--- Collected data ---
──────────────────────────────

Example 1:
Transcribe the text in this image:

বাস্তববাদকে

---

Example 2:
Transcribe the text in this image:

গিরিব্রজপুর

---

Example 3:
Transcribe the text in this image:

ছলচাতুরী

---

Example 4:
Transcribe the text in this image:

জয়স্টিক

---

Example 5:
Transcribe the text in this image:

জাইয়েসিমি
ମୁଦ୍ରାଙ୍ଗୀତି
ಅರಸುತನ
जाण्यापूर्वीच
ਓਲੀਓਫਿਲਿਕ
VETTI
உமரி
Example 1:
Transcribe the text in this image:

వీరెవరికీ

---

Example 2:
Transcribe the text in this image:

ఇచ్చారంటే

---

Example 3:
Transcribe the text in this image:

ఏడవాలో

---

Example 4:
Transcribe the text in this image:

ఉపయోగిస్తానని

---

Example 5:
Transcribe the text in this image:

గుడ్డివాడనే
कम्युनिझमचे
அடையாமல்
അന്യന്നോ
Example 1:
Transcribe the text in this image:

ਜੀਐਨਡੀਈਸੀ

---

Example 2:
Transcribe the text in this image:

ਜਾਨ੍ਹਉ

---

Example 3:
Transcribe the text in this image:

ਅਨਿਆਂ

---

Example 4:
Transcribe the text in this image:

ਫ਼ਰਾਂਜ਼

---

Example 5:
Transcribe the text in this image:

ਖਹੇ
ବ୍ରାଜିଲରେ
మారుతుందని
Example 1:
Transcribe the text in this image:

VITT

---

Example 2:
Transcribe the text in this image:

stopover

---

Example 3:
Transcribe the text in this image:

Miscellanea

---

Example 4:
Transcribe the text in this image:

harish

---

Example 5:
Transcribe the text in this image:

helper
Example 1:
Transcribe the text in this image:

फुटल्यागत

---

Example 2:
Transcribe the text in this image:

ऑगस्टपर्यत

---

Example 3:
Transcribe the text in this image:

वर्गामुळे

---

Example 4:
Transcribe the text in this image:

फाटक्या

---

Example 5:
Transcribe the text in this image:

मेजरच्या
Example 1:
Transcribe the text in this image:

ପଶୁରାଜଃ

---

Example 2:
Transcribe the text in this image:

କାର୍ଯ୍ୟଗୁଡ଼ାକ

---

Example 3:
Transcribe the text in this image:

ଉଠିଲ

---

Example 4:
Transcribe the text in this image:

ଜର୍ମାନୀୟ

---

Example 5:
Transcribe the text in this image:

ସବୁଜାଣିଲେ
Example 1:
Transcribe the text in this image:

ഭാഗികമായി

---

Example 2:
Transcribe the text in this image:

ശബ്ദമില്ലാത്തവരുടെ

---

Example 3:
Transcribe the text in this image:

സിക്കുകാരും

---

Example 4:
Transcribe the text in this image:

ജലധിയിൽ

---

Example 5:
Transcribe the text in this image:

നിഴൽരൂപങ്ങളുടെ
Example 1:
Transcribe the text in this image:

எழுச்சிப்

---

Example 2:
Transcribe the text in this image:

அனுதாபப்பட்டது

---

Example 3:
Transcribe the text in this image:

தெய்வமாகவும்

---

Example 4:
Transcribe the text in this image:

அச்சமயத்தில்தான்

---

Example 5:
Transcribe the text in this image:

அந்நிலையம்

──────────────────────────────

--- TO DO ---
Transcribe the data in full, keeping every detail.

--- FINISHED EXERCISE ---
Example 1:
Transcribe the text in this image:

বাস্তববাদকে

---

Example 2:
Transcribe the text in this image:

গিরিব্রজপুর

---

Example 3:
Transcribe the text in this image:

ছলচাতুরী

---

Example 4:
Transcribe the text in this image:

জয়স্টিক

---

Example 5:
Transcribe the text in this image:

জাইয়েসিমি
ମୁଦ୍ରାଙ୍ଗୀତି
ಅರಸುತನ
जाण्यापूर्वीच
ਓਲੀਓਫਿਲਿਕ
VETTI
உமரி
Example 1:
Transcribe the text in this image:

వీరెవరికీ

---

Example 2:
Transcribe the text in this image:

ఇచ్చారంటే

---

Example 3:
Transcribe the text in this image:

ఏడవాలో

---

Example 4:
Transcribe the text in this image:

ఉపయోగిస్తానని

---

Example 5:
Transcribe the text in this image:

గుడ్డివాడనే
कम्युनिझमचे
அடையாமல்
അന്യന്നോ
Example 1:
Transcribe the text in this image:

ਜੀਐਨਡੀਈਸੀ

---

Example 2:
Transcribe the text in this image:

ਜਾਨ੍ਹਉ

---

Example 3:
Transcribe the text in this image:

ਅਨਿਆਂ

---

Example 4:
Transcribe the text in this image:

ਫ਼ਰਾਂਜ਼

---

Example 5:
Transcribe the text in this image:

ਖਹੇ
ବ୍ରାଜିଲରେ
మారుతుందని
Example 1:
Transcribe the text in this image:

VITT

---

Example 2:
Transcribe the text in this image:

stopover

---

Example 3:
Transcribe the text in this image:

Miscellanea

---

Example 4:
Transcribe the text in this image:

harish

---

Example 5:
Transcribe the text in this image:

helper
Example 1:
Transcribe the text in this image:

फुटल्यागत

---

Example 2:
Transcribe the text in this image:

ऑगस्टपर्यत

---

Example 3:
Transcribe the text in this image:

वर्गामुळे

---

Example 4:
Transcribe the text in this image:

फाटक्या

---

Example 5:
Transcribe the text in this image:

मेजरच्या
Example 1:
Transcribe the text in this image:

ପଶୁରାଜଃ

---

Example 2:
Transcribe the text in this image:

କାର୍ଯ୍ୟଗୁଡ଼ାକ

---

Example 3:
Transcribe the text in this image:

ଉଠିଲ

---

Example 4:
Transcribe the text in this image:

ଜର୍ମାନୀୟ

---

Example 5:
Transcribe the text in this image:

ସବୁଜାଣିଲେ
Example 1:
Transcribe the text in this image:

ഭാഗികമായി

---

Example 2:
Transcribe the text in this image:

ശബ്ദമില്ലാത്തവരുടെ

---

Example 3:
Transcribe the text in this image:

സിക്കുകാരും

---

Example 4:
Transcribe the text in this image:

ജലധിയിൽ

---

Example 5:
Transcribe the text in this image:

നിഴൽരൂപങ്ങളുടെ
Example 1:
Transcribe the text in this image:

எழுச்சிப்

---

Example 2:
Transcribe the text in this image:

அனுதாபப்பட்டது

---

Example 3:
Transcribe the text in this image:

தெய்வமாகவும்

---

Example 4:
Transcribe the text in this image:

அச்சமயத்தில்தான்

---

Example 5:
Transcribe the text in this image:

அந்நிலையம்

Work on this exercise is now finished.